The Taiwanese tech giant says “technical error” is to blame for the pay dispute that saw workers clash with police.
Apple supplier Foxconn has apologized to workers after its massive iPhone manufacturing complex in central China was rocked by violent protests over wages and working conditions.
The Taiwanese tech giant said on Thursday it had discovered a “technical flaw” in its payment system and agreed wages had not been changed after workers protested at its campus in Zhengzhou city.
“At this time, the park continues to actively communicate with the employees affected by the misinformation, explaining that all employees’ salaries and bonuses will be paid in accordance with company policies,” the company said in a statement.
Videos posted online on Wednesday showed people tearing down barriers, smashing surveillance cameras and windows and clashing with police, leaving a number of workers bloodied in the clashes.

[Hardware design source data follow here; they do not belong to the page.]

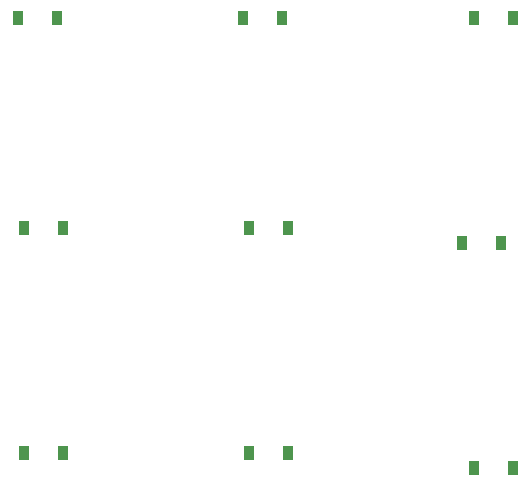
<source format=gbr>
%TF.GenerationSoftware,KiCad,Pcbnew,5.1.8*%
%TF.CreationDate,2021-01-16T11:32:51+01:00*%
%TF.ProjectId,macropad,6d616372-6f70-4616-942e-6b696361645f,rev?*%
%TF.SameCoordinates,Original*%
%TF.FileFunction,Paste,Bot*%
%TF.FilePolarity,Positive*%
%FSLAX46Y46*%
G04 Gerber Fmt 4.6, Leading zero omitted, Abs format (unit mm)*
G04 Created by KiCad (PCBNEW 5.1.8) date 2021-01-16 11:32:51*
%MOMM*%
%LPD*%
G01*
G04 APERTURE LIST*
%ADD10R,0.900000X1.200000*%
G04 APERTURE END LIST*
D10*
%TO.C,D1*%
X89790000Y-106680000D03*
X93090000Y-106680000D03*
%TD*%
%TO.C,D2*%
X90272500Y-124460000D03*
X93572500Y-124460000D03*
%TD*%
%TO.C,D3*%
X90272500Y-143510000D03*
X93572500Y-143510000D03*
%TD*%
%TO.C,D4*%
X108840000Y-106680000D03*
X112140000Y-106680000D03*
%TD*%
%TO.C,D5*%
X112622500Y-124460000D03*
X109322500Y-124460000D03*
%TD*%
%TO.C,D6*%
X109322500Y-143510000D03*
X112622500Y-143510000D03*
%TD*%
%TO.C,D7*%
X128372500Y-106680000D03*
X131672500Y-106680000D03*
%TD*%
%TO.C,D8*%
X130675001Y-125730000D03*
X127375001Y-125730000D03*
%TD*%
%TO.C,D9*%
X128372500Y-144780000D03*
X131672500Y-144780000D03*
%TD*%
M02*

</source>
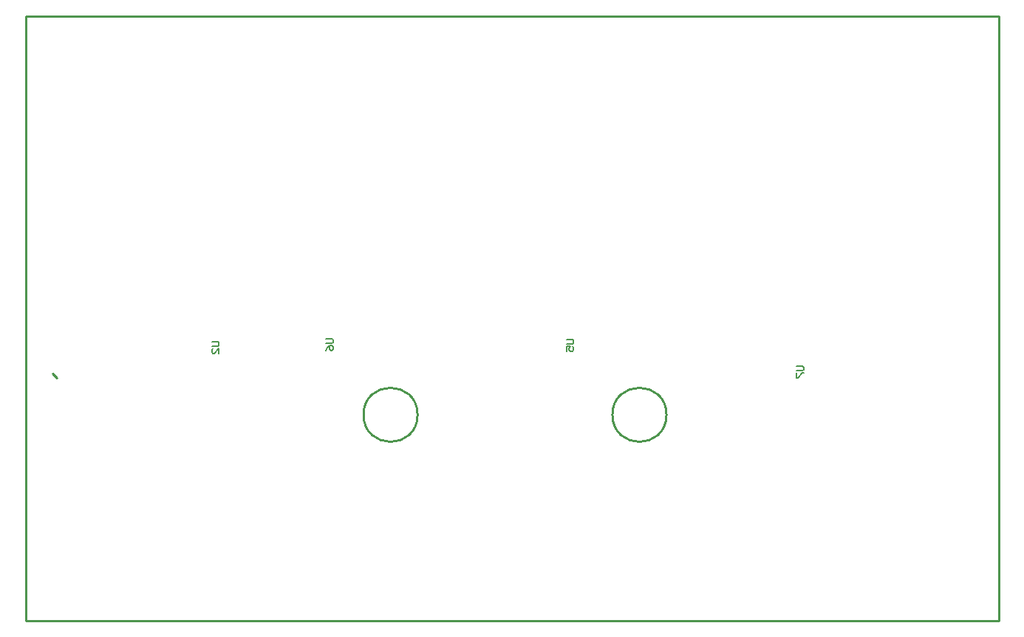
<source format=gm1>
G04*
G04 #@! TF.GenerationSoftware,Altium Limited,Altium Designer,22.10.1 (41)*
G04*
G04 Layer_Color=16711935*
%FSLAX44Y44*%
%MOMM*%
G71*
G04*
G04 #@! TF.SameCoordinates,F6FD88A5-7606-448C-B8D5-CB5F8BF09B0B*
G04*
G04*
G04 #@! TF.FilePolarity,Positive*
G04*
G01*
G75*
%ADD10C,0.2540*%
%ADD61C,0.1500*%
D10*
X459486Y289560D02*
G03*
X459486Y289560I-30988J0D01*
G01*
X744728D02*
G03*
X744728Y289560I-30988J0D01*
G01*
X10160Y53340D02*
X1125220D01*
X10160Y746760D02*
X1125220D01*
Y53340D02*
Y746760D01*
X10160Y53340D02*
Y746760D01*
X40640Y337312D02*
X45720Y332232D01*
D61*
X630193Y375990D02*
X636857D01*
X638190Y374657D01*
Y371991D01*
X636857Y370658D01*
X630193D01*
Y362661D02*
Y367993D01*
X634191D01*
X632858Y365327D01*
Y363994D01*
X634191Y362661D01*
X636857D01*
X638190Y363994D01*
Y366660D01*
X636857Y367993D01*
X223793Y373450D02*
X230457D01*
X231790Y372117D01*
Y369451D01*
X230457Y368118D01*
X223793D01*
X231790Y360121D02*
Y365453D01*
X226458Y360121D01*
X225126D01*
X223793Y361454D01*
Y364120D01*
X225126Y365453D01*
X354603Y376840D02*
X361267D01*
X362600Y375507D01*
Y372841D01*
X361267Y371508D01*
X354603D01*
Y363511D02*
X355936Y366177D01*
X358601Y368843D01*
X361267D01*
X362600Y367510D01*
Y364844D01*
X361267Y363511D01*
X359934D01*
X358601Y364844D01*
Y368843D01*
X893703Y345440D02*
X900367D01*
X901700Y344107D01*
Y341441D01*
X900367Y340108D01*
X893703D01*
Y337443D02*
Y332111D01*
X895035D01*
X900367Y337443D01*
X901700D01*
M02*

</source>
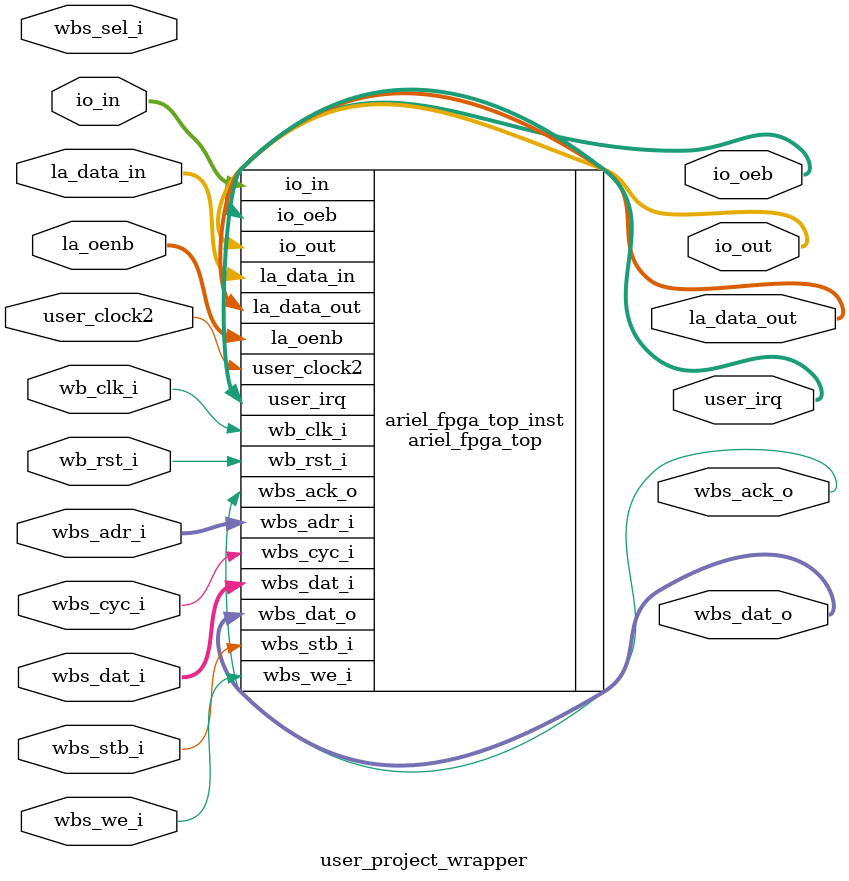
<source format=v>

`default_nettype none
`define MPRJ_IO_PADS    38
/*
 *-------------------------------------------------------------
 *
 * user_project_wrapper
 *
 * This wrapper enumerates all of the pins available to the
 * user for the user project.
 *
 *-------------------------------------------------------------
 */

module user_project_wrapper #(
    parameter BITS = 32
)(
`ifdef USE_POWER_PINS
    inout vdd,		// User area 5.0V supply
    inout vss,		// User area ground
`endif

    // Wishbone Slave ports (WB MI A)
    input wb_clk_i,
    input wb_rst_i,
    input wbs_stb_i,
    input wbs_cyc_i,
    input wbs_we_i,
    input [3:0] wbs_sel_i,
    input [31:0] wbs_dat_i,
    input [31:0] wbs_adr_i,
    output wbs_ack_o,
    output [31:0] wbs_dat_o,

    // Logic Analyzer Signals
    input  [63:0] la_data_in,
    output [63:0] la_data_out,
    input  [63:0] la_oenb,

    // IOs
    input  [`MPRJ_IO_PADS-1:0] io_in,
    output [`MPRJ_IO_PADS-1:0] io_out,
    output [`MPRJ_IO_PADS-1:0] io_oeb,

    // Independent clock (on independent integer divider)
    input   user_clock2,

    // User maskable interrupt signals
    output [2:0] user_irq
);

/*--------------------------------------*/
/* User project is instantiated  here   */
/*--------------------------------------*/

ariel_fpga_top ariel_fpga_top_inst (
        .wb_clk_i(wb_clk_i),
        .wb_rst_i(wb_rst_i),
        .wbs_stb_i(wbs_stb_i),
        .wbs_cyc_i(wbs_cyc_i),
        .wbs_we_i(wbs_we_i),
        .wbs_dat_i(wbs_dat_i),
        .wbs_adr_i(wbs_adr_i),
        .wbs_ack_o(wbs_ack_o),
        .wbs_dat_o(wbs_dat_o),
        .la_data_in(la_data_in),
        .la_data_out(la_data_out),
        .la_oenb(la_oenb),   
        .io_in(io_in),
        .io_out(io_out),
        .io_oeb(io_oeb),
        .user_clock2(user_clock2),
        .user_irq(user_irq)
    );

endmodule	// user_project_wrapper

</source>
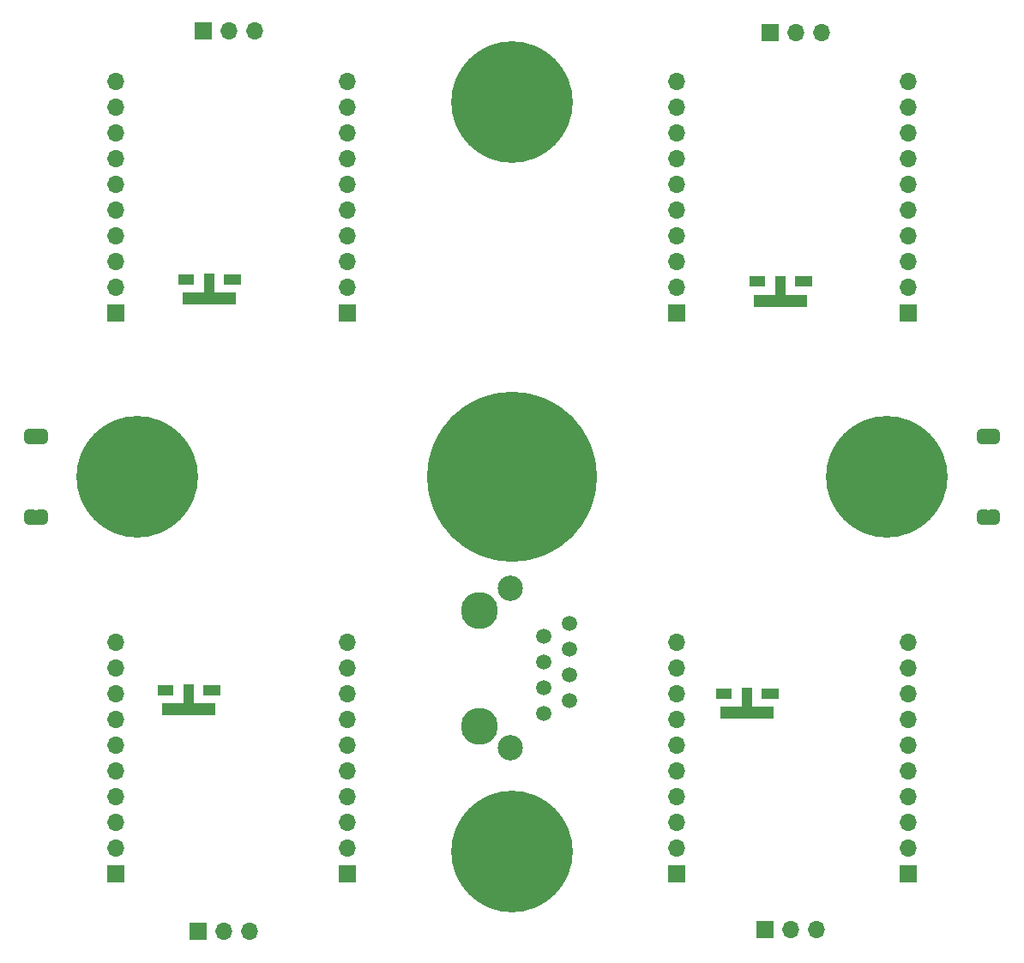
<source format=gbr>
%TF.GenerationSoftware,KiCad,Pcbnew,9.0.2*%
%TF.CreationDate,2025-05-19T01:06:40-04:00*%
%TF.ProjectId,quad_sipm_mmcx_9.1,71756164-5f73-4697-906d-5f6d6d63785f,10*%
%TF.SameCoordinates,Original*%
%TF.FileFunction,Soldermask,Top*%
%TF.FilePolarity,Negative*%
%FSLAX46Y46*%
G04 Gerber Fmt 4.6, Leading zero omitted, Abs format (unit mm)*
G04 Created by KiCad (PCBNEW 9.0.2) date 2025-05-19 01:06:40*
%MOMM*%
%LPD*%
G01*
G04 APERTURE LIST*
G04 Aperture macros list*
%AMFreePoly0*
4,1,23,0.500000,-0.750000,0.000000,-0.750000,0.000000,-0.745722,-0.065263,-0.745722,-0.191342,-0.711940,-0.304381,-0.646677,-0.396677,-0.554381,-0.461940,-0.441342,-0.495722,-0.315263,-0.495722,-0.250000,-0.500000,-0.250000,-0.500000,0.250000,-0.495722,0.250000,-0.495722,0.315263,-0.461940,0.441342,-0.396677,0.554381,-0.304381,0.646677,-0.191342,0.711940,-0.065263,0.745722,0.000000,0.745722,
0.000000,0.750000,0.500000,0.750000,0.500000,-0.750000,0.500000,-0.750000,$1*%
%AMFreePoly1*
4,1,23,0.000000,0.745722,0.065263,0.745722,0.191342,0.711940,0.304381,0.646677,0.396677,0.554381,0.461940,0.441342,0.495722,0.315263,0.495722,0.250000,0.500000,0.250000,0.500000,-0.250000,0.495722,-0.250000,0.495722,-0.315263,0.461940,-0.441342,0.396677,-0.554381,0.304381,-0.646677,0.191342,-0.711940,0.065263,-0.745722,0.000000,-0.745722,0.000000,-0.750000,-0.500000,-0.750000,
-0.500000,0.750000,0.000000,0.750000,0.000000,0.745722,0.000000,0.745722,$1*%
%AMFreePoly2*
4,1,5,0.508000,-1.498600,-0.508000,-1.498600,-0.508000,1.498600,0.508000,1.498600,0.508000,-1.498600,0.508000,-1.498600,$1*%
G04 Aperture macros list end*
%ADD10C,16.800000*%
%ADD11C,12.000000*%
%ADD12FreePoly0,0.000000*%
%ADD13FreePoly1,0.000000*%
%ADD14R,1.700000X1.700000*%
%ADD15O,1.700000X1.700000*%
%ADD16R,1.625600X1.108800*%
%ADD17R,1.727200X1.117600*%
%ADD18R,5.207000X1.143000*%
%ADD19FreePoly2,0.000000*%
%ADD20FreePoly0,180.000000*%
%ADD21FreePoly1,180.000000*%
%ADD22C,3.650000*%
%ADD23C,1.500000*%
%ADD24C,2.500000*%
G04 APERTURE END LIST*
%TO.C,JP3*%
G36*
X146850000Y-95250000D02*
G01*
X147150000Y-95250000D01*
X147150000Y-96750000D01*
X146850000Y-96750000D01*
X146850000Y-95250000D01*
G37*
%TO.C,JP1*%
G36*
X146850000Y-103250000D02*
G01*
X147150000Y-103250000D01*
X147150000Y-104750000D01*
X146850000Y-104750000D01*
X146850000Y-103250000D01*
G37*
%TO.C,JP2*%
G36*
X53150000Y-104750000D02*
G01*
X52850000Y-104750000D01*
X52850000Y-103250000D01*
X53150000Y-103250000D01*
X53150000Y-104750000D01*
G37*
%TO.C,JP4*%
G36*
X53150000Y-96750000D02*
G01*
X52850000Y-96750000D01*
X52850000Y-95250000D01*
X53150000Y-95250000D01*
X53150000Y-96750000D01*
G37*
%TD*%
D10*
%TO.C,H2*%
X100000000Y-100000000D03*
%TD*%
D11*
%TO.C,H3*%
X100000000Y-137000000D03*
%TD*%
%TO.C,H4*%
X137000000Y-100000000D03*
%TD*%
%TO.C,H5*%
X63000000Y-100000000D03*
%TD*%
%TO.C,H1*%
X100000000Y-63000000D03*
%TD*%
D12*
%TO.C,JP3*%
X146350000Y-96000000D03*
D13*
X147650000Y-96000000D03*
%TD*%
D14*
%TO.C,J22*%
X83774000Y-139192000D03*
D15*
X83774000Y-136652000D03*
X83774000Y-134112000D03*
X83774000Y-131572000D03*
X83774000Y-126492000D03*
X83774000Y-123952000D03*
X83774000Y-121412000D03*
X83774000Y-118872000D03*
X83774000Y-116332000D03*
D14*
X60914000Y-139192000D03*
D15*
X60914000Y-136652000D03*
X60914000Y-134112000D03*
X60914000Y-131572000D03*
X60914000Y-126492000D03*
X60914000Y-121412000D03*
X60914000Y-118872000D03*
X60914000Y-116332000D03*
X60914000Y-129032000D03*
X60914000Y-123952000D03*
X83774000Y-129032000D03*
%TD*%
D12*
%TO.C,JP1*%
X146350000Y-104000000D03*
D13*
X147650000Y-104000000D03*
%TD*%
D14*
%TO.C,J23*%
X139146000Y-139192000D03*
D15*
X139146000Y-136652000D03*
X139146000Y-134112000D03*
X139146000Y-131572000D03*
X139146000Y-126492000D03*
X139146000Y-123952000D03*
X139146000Y-121412000D03*
X139146000Y-118872000D03*
X139146000Y-116332000D03*
D14*
X116286000Y-139192000D03*
D15*
X116286000Y-136652000D03*
X116286000Y-134112000D03*
X116286000Y-131572000D03*
X116286000Y-126492000D03*
X116286000Y-121412000D03*
X116286000Y-118872000D03*
X116286000Y-116332000D03*
X116286000Y-129032000D03*
X116286000Y-123952000D03*
X139146000Y-129032000D03*
%TD*%
D14*
%TO.C,J24*%
X139146000Y-83820000D03*
D15*
X139146000Y-81280000D03*
X139146000Y-78740000D03*
X139146000Y-76200000D03*
X139146000Y-71120000D03*
X139146000Y-68580000D03*
X139146000Y-66040000D03*
X139146000Y-63500000D03*
X139146000Y-60960000D03*
D14*
X116286000Y-83820000D03*
D15*
X116286000Y-81280000D03*
X116286000Y-78740000D03*
X116286000Y-76200000D03*
X116286000Y-71120000D03*
X116286000Y-66040000D03*
X116286000Y-63500000D03*
X116286000Y-60960000D03*
X116286000Y-73660000D03*
X116286000Y-68580000D03*
X139146000Y-73660000D03*
%TD*%
D16*
%TO.C,U4*%
X67818000Y-80513600D03*
D17*
X72390000Y-80518000D03*
D18*
X70091300Y-82410300D03*
D19*
X70104000Y-81457800D03*
%TD*%
D14*
%TO.C,J13*%
X125000000Y-144670000D03*
D15*
X127540000Y-144670000D03*
X130080000Y-144670000D03*
%TD*%
D20*
%TO.C,JP2*%
X53650000Y-104000000D03*
D21*
X52350000Y-104000000D03*
%TD*%
D16*
%TO.C,U1*%
X65798700Y-121039300D03*
D17*
X70370700Y-121043700D03*
D18*
X68072000Y-122936000D03*
D19*
X68084700Y-121983500D03*
%TD*%
D14*
%TO.C,J15*%
X125500000Y-56120000D03*
D15*
X128040000Y-56120000D03*
X130580000Y-56120000D03*
%TD*%
D16*
%TO.C,U2*%
X120904000Y-121412000D03*
D17*
X125476000Y-121416400D03*
D18*
X123177300Y-123308700D03*
D19*
X123190000Y-122356200D03*
%TD*%
D14*
%TO.C,J14*%
X68975000Y-144880000D03*
D15*
X71515000Y-144880000D03*
X74055000Y-144880000D03*
%TD*%
D14*
%TO.C,J16*%
X69500000Y-56000000D03*
D15*
X72040000Y-56000000D03*
X74580000Y-56000000D03*
%TD*%
D20*
%TO.C,JP4*%
X53650000Y-96000000D03*
D21*
X52350000Y-96000000D03*
%TD*%
D14*
%TO.C,J25*%
X83774000Y-83820000D03*
D15*
X83774000Y-81280000D03*
X83774000Y-78740000D03*
X83774000Y-76200000D03*
X83774000Y-71120000D03*
X83774000Y-68580000D03*
X83774000Y-66040000D03*
X83774000Y-63500000D03*
X83774000Y-60960000D03*
D14*
X60914000Y-83820000D03*
D15*
X60914000Y-81280000D03*
X60914000Y-78740000D03*
X60914000Y-76200000D03*
X60914000Y-71120000D03*
X60914000Y-66040000D03*
X60914000Y-63500000D03*
X60914000Y-60960000D03*
X60914000Y-73660000D03*
X60914000Y-68580000D03*
X83774000Y-73660000D03*
%TD*%
D16*
%TO.C,U3*%
X124201200Y-80716800D03*
D17*
X128773200Y-80721200D03*
D18*
X126474500Y-82613500D03*
D19*
X126487200Y-81661000D03*
%TD*%
D22*
%TO.C,J21*%
X96800000Y-124590000D03*
X96800000Y-113160000D03*
D23*
X103150000Y-123320000D03*
X105690000Y-122050000D03*
X103150000Y-120780000D03*
X105690000Y-119510000D03*
X103150000Y-118240000D03*
X105690000Y-116970000D03*
X103150000Y-115700000D03*
X105690000Y-114430000D03*
D24*
X99850000Y-126750000D03*
X99850000Y-111000000D03*
%TD*%
M02*

</source>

Some workers in the footage said they were told Foxconn planned to delay bonus payments, while others complained they were forced to share dormitories with colleagues who tested positive for COVID-19.
Foxconn’s apology came as authorities in Zhengzhou ordered an effective lockdown for more than half of the city’s 10.3 million residents and as COVID-19 cases surged to a record high across the country.
As of Friday midnight, residents of the inner city will not be allowed to leave their neighborhood without a negative COVID test result and permission from the authorities. Residents are also advised to stay at home ‘unless necessary’.
China’s nationwide count rose to a record 31,454 infections on Thursday as authorities battle a resurgence of COVID in metropolises such as Beijing, Shanghai, Guangzhou, Chengdu and Chongqing.
Despite Beijing’s calls for more targeted measures to contain infections, authorities across the country have been scrambling to reintroduce restrictions such as lockdowns and mass testing to halt the spread of the virus.
The tightening of restrictions has dampened hopes of a departure from Beijing’s tough “zero-COVID” strategy, which seeks to eradicate the virus wherever it emerges, and portends more gloom over China’s sputtering economic recovery.
The world’s second-largest economy is expected to struggle to reach 3 percent growth in 2022, which would be one of its weakest performances in decades. Gross domestic product (GDP) officially grew by 3.9 percent between July and September, after growing just 0.4 percent in the previous quarter.